Carnifex had on his chainmail and his freshly-washed Ravine Guard cloak, but he hadn’t bothered replacing his helm. What was the point? Once the wedding ceremony was over, there’d be no more need for it. He was done with the Guard. Shog knew what he was going to do instead, but anything had to be better than working under Mordin. Not only that, but he felt a door had closed on that part of his life since Thumil had been made Voice.

“Thumil didn’t send me,” Duck said.

“Then who?”

“Come on, you’ll see.”

Cordy’s house was on the seventeenth, a stone’s drop from Carnifex’s. It was surrounded by Red Cloaks, but Duck got them through the cordon. He led Carnifex to the hearth room and waited outside.

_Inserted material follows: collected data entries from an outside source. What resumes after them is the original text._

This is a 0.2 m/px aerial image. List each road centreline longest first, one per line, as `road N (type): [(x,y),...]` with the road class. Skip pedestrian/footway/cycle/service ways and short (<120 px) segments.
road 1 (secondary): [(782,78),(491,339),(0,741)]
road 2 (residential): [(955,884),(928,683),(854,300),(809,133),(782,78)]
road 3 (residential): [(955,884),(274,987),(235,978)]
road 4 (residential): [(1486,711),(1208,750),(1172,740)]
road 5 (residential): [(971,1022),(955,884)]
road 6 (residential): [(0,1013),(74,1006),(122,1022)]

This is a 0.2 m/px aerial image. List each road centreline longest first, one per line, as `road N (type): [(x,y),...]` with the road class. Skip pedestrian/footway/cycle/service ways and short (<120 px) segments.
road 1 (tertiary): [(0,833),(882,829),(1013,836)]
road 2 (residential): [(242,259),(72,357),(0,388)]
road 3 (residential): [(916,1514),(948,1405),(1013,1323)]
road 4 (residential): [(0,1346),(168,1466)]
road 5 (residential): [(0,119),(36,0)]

Cordy was seated on a stool, the hoops of her underskirt falling away from her hips toward the ground in widening circles. An unlaced corset covered her torso, but gave her breasts room to breathe. A team of local lassies fussed about her, curling her hair into ringlets, plaiting her beard and tying the slender braids with golden thread. A dress more pristine than Thumil’s white robe hung from a stand in front of the hearth. It had to be made of pure silk, and was embroidered with subtle traces of silver. Her exposed skin had a radiant, pinkish glow, her nails were lacquered with ivory, and her cheeks bones and eyes had been accentuated with delicate highlights and daubs of color.